The response to the anti-correlated stimulus was most discrepant between the modelling and fMRI BOLD responses. Figure 10 shows that the model response to correlated and anti-correlated stimuli is almost identical, as expected with the classical energy model (Ohzawa et al. 1990). More sophisticated versions of the energy model can reduce responses to anti-correlated stimulation through additional nonlinearities (Read et al. 2002). Interestingly, previous fMRI studies using different approaches have shown comparable responses to anti-correlated and correlated stimuli in early visual areas (Bridge and Parker 2007; Preston et al. 2008). Bridge and Parker used a zero-disparity background (which provides a border between foreground and background that is not present in the current study) and found that while the BOLD change was broadly similar, the reliability of the stimulus evoked response was lower for anti-correlated stimuli. Such a reduction in response reliability in the current study could explain why the model fits were poorer in the anti-correlated condition.

The discrepancy between the modelling and fMRI signals is likely to reflect both the simplicity of the energy model employed and the absence of a depth percept (Ress and Heeger 2003).

Relating disparity pRFs to perception

The aim of the current study was to determine how pRFs defined by changing disparity-defined depth compared to those defined with other stimulus types. With the stimulus configurations used here, all pRFs were defined in the two-dimensional x–y plane. The neural signal was averaged over both near and far disparities, analogous to averaging across different directions of motion for moving dots. Thus, the pRFs estimated did not contain any information about stimulus depth, and could not be used to investigate tuning for disparity. An immediate extension of this work which would allow the estimation of pRF tunings for disparity-defined depth, would be to change the position in depth of the stimulus along the z-dimension over time, to model the preferred depth tuning properties.

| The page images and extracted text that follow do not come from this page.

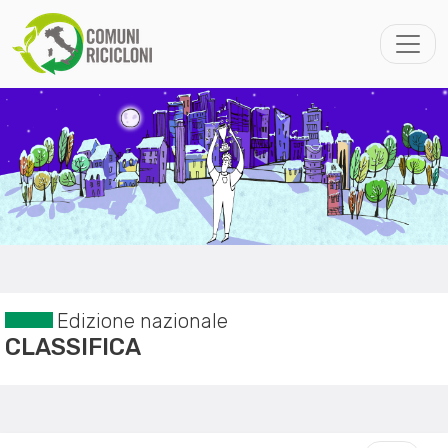
Edizione nazionale
CLASSIFICA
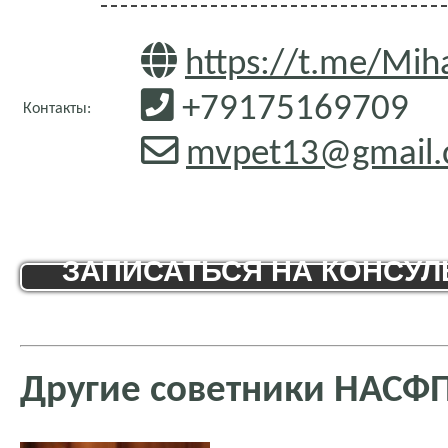
https://t.me/Mih
+79175169709
Контакты:
mvpet13@gmail
ЗАПИСАТЬСЯ НА КОНСУ
Другие советники НАСФ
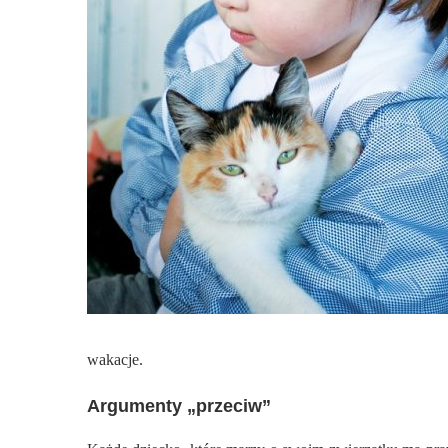
wakacje.
Argumenty „przeciw”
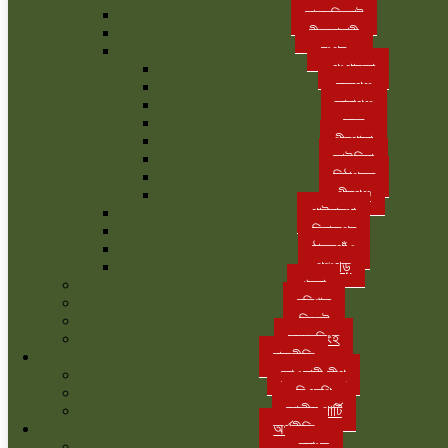
লালমনিরহাট
নীলফামারী
রংপুর
গংগাচড়া
বদরগঞ্জ
তারাগঞ্জ
সদর
পীরগাছা
কাউনিয়া
মিঠাপুকুর
পীরগঞ্জ
গাইবান্ধা
দিনাজপুর
ঠাকুরগাঁও
পঞ্চগড়
খুলনা
বরিশাল
সিলেট
ময়মনসিংহ
রাজনীতি
আওয়ামী লীগ
বিএনপি
জাতীয় পার্টি
অর্থনীতি
ব্যাংক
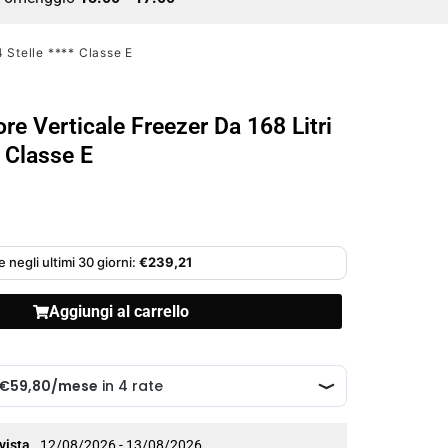
4 Stelle **** Classe E
re Verticale Freezer Da 168 Litri
* Classe E
 negli ultimi 30 giorni:
€
239,21
Aggiungi al carrello
vista
12/08/2026 - 13/08/2026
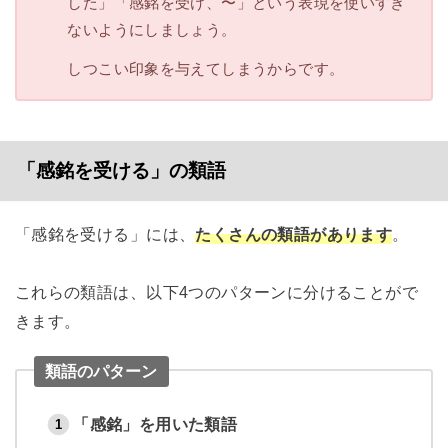
した」「感銘を受け、〜」という表現を使いすぎ
ないようにしましょう。
しつこい印象を与えてしまうからです。
「感銘を受ける」の類語
「感銘を受ける」には、
たくさんの類語があります
。
これらの類語は、以下4つのパターンに分けることがで
きます。
類語のパターン
「感銘」を用いた類語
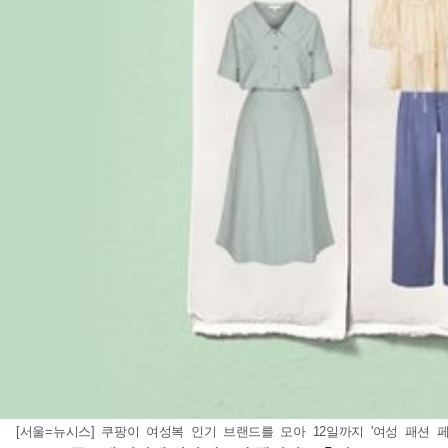
[서울=뉴시스] 쿠팡이 여성복 인기 브랜드를 모아 12일까지 '여성 패션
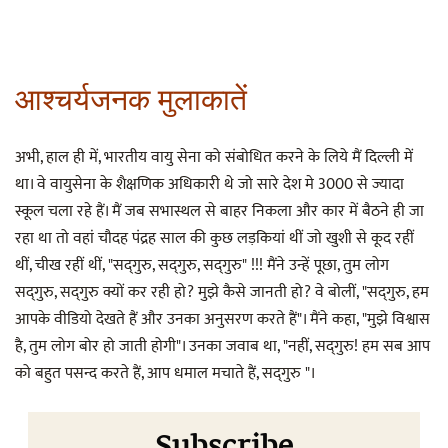
आश्चर्यजनक मुलाकातें
अभी, हाल ही में, भारतीय वायु सेना को संबोधित करने के लिये मैं दिल्ली में
था। वे वायुसेना के शैक्षणिक अधिकारी थे जो सारे देश मे 3000 से ज्यादा
स्कूल चला रहे हैं। मैं जब सभास्थल से बाहर निकला और कार में बैठने ही जा
रहा था तो वहां चौदह पंद्रह साल की कुछ लड़कियां थीं जो खुशी से कूद रहीं
थीं, चीख रहीं थीं, "सद्‌गुरु, सद्‌गुरु, सद्‌गुरु" !!! मैंने उन्हें पूछा, तुम लोग
सद्‌गुरु, सद्‌गुरु क्यों कर रही हो? मुझे कैसे जानती हो? वे बोलीं, "सद्‌गुरु, हम
आपके वीडियो देखते हैं और उनका अनुसरण करते हैं"। मैंने कहा, "मुझे विश्वास
है, तुम लोग बोर हो जाती होगी"। उनका जवाब था, "नहीं, सद्‌गुरु! हम सब आप
को बहुत पसन्द करते हैं, आप धमाल मचाते हैं, सद्‌गुरु "।
Subscribe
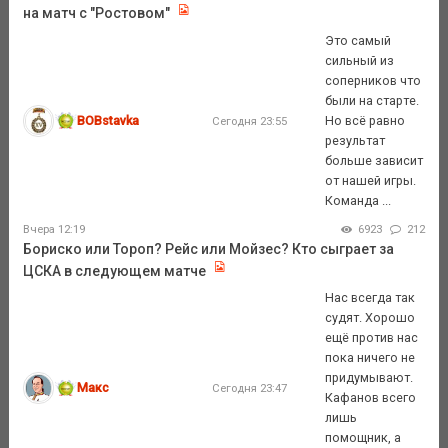
на матч с "Ростовом"
Это самый
сильный из
соперников что
были на старте.
BOBstavka
Но всё равно
Сегодня 23:55
результат
больше зависит
от нашей игры.
Команда ...
Вчера 12:19
6923
212
Бориско или Тороп? Рейс или Мойзес? Кто сыграет за
ЦСКА в следующем матче
Нас всегда так
судят. Хорошо
ещё против нас
пока ничего не
придумывают.
Макс
Сегодня 23:47
Кафанов всего
лишь
помощник, а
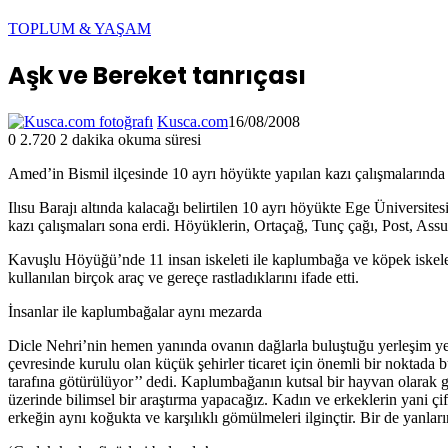
TOPLUM & YAŞAM
Aşk ve Bereket tanrıçası
Kusca.com
16/08/2008
0
2.720
2 dakika okuma süresi
Amed’in Bismil ilçesinde 10 ayrı höyükte yapılan kazı çalışmalarında Ark
Ilısu Barajı altında kalacağı belirtilen 10 ayrı höyükte Ege Ünivers
kazı çalışmaları sona erdi. Höyüklerin, Ortaçağ, Tunç çağı, Post, Assu
Kavuşlu Höyüğü’nde 11 insan iskeleti ile kaplumbağa ve köpek iskelet
kullanılan birçok araç ve gereçe rastladıklarını ifade etti.
İnsanlar ile kaplumbağalar aynı mezarda
Dicle Nehri’nin hemen yanında ovanın dağlarla buluştuğu yerleşim y
çevresinde kurulu olan küçük şehirler ticaret için önemli bir noktada
tarafına götürülüyor’’ dedi. Kaplumbağanın kutsal bir hayvan olarak 
üzerinde bilimsel bir araştırma yapacağız. Kadın ve erkeklerin yani
erkeğin aynı koğukta ve karşılıklı gömülmeleri ilginçtir. Bir de yan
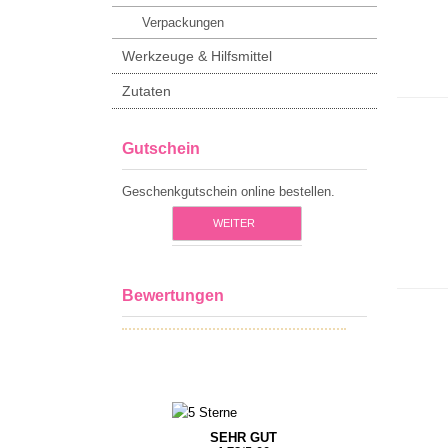
Verpackungen
Werkzeuge & Hilfsmittel
Zutaten
Gutschein
Geschenkgutschein online bestellen.
WEITER
Bewertungen
SEHR GUT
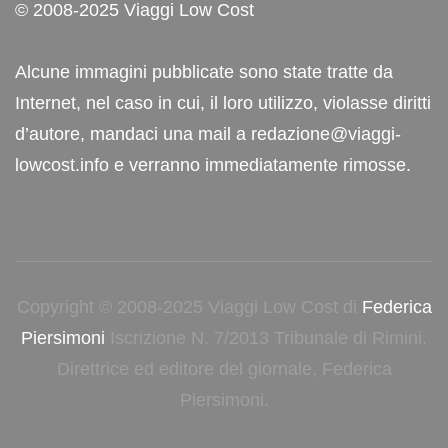
© 2008-2025 Viaggi Low Cost
Alcune immagini pubblicate sono state tratte da
Internet, nel caso in cui, il loro utilizzo, violasse diritti
d’autore, mandaci una mail a redazione@viaggi-
lowcost.info e verranno immediatamente rimosse.
Copyright © 2008-2025 Viaggi Low Cost di
Federica
Piersimoni
Iscrizione N. 7/2013 Tribunale di Rimini.
Direttrice ed editore del giornale, Federica
Piersimoni.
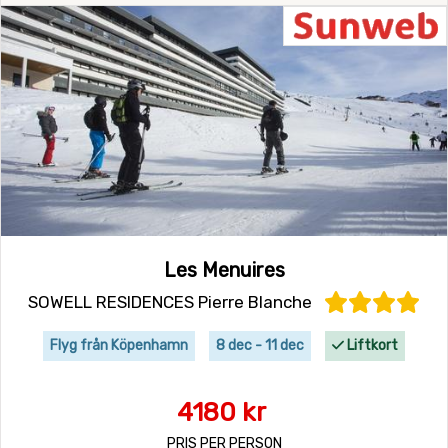
Les Menuires
SOWELL RESIDENCES Pierre Blanche
Flyg från Köpenhamn
8 dec - 11 dec
Liftkort
4180 kr
PRIS PER PERSON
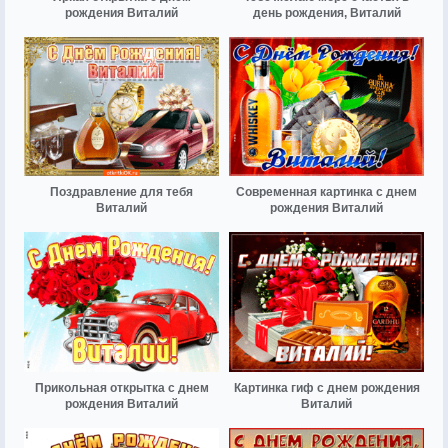
рождения Виталий
день рождения, Виталий
Поздравление для тебя
Современная картинка с днем
Виталий
рождения Виталий
Прикольная открытка с днем
Картинка гиф с днем рождения
рождения Виталий
Виталий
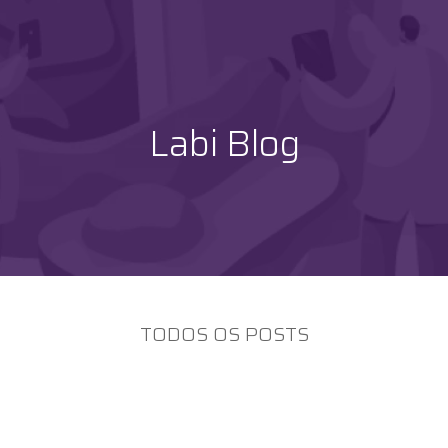
Labi Blog
TODOS OS POSTS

fMRI estimates of binocular pRFs are in agreement with electrophysiological priors

This study presents the novel estimation of binocular receptive fields characteristics across human visual cortical areas, highlighting the discrepancies between disparity and non-disparity driven estimates of population-level receptive fields. While the estimates of pRF size for non-disparity modulated stimuli presented here are in broad agreement with previous fMRI studies (Wandell and Winawer 2015), no such baseline is available for disparity-defined pRFs. Furthermore, although direct comparisons to the electrophysiological literature may be informative, it is important to note the abstraction of these metrics from the behaviour of single disparity-tuned cells. First, BOLD fMRI signals are measured from imaging voxels that contain many cells, both tuned and not tuned to disparity, which contribute to the observed signal. Second, imaged voxels encompass a large number of disparity-sensitive neurons that contain a variable distribution of spatial and depth preferences that are aggregated and averaged in the observed signal. Therefore, the BOLD signal reflects a population preference, which nevertheless reveals systematic variation in pRF size for disparity both within and across cortical visual regions.

Relating these findings to electrophysiology, we highlight two points. First, pRF size for disparity increased with eccentricity in all visual areas tested. Second, the scaling of pRF size with eccentricity under disparity stimulation is consistent with the view of a binocular integration zone that obeys local physiological constraints imposed by its component receptive fields, imposing a limit on resolvable disparity (Banks et al. 2004; Nienborg et al. 2004). Together, these observations reinforce the hypothesis that fMRI estimates of binocular receptive fields reflect the same mechanisms as those described in electrophysiological studies of disparity processing in animal models and provide characterisation of the binocular integration zone in humans.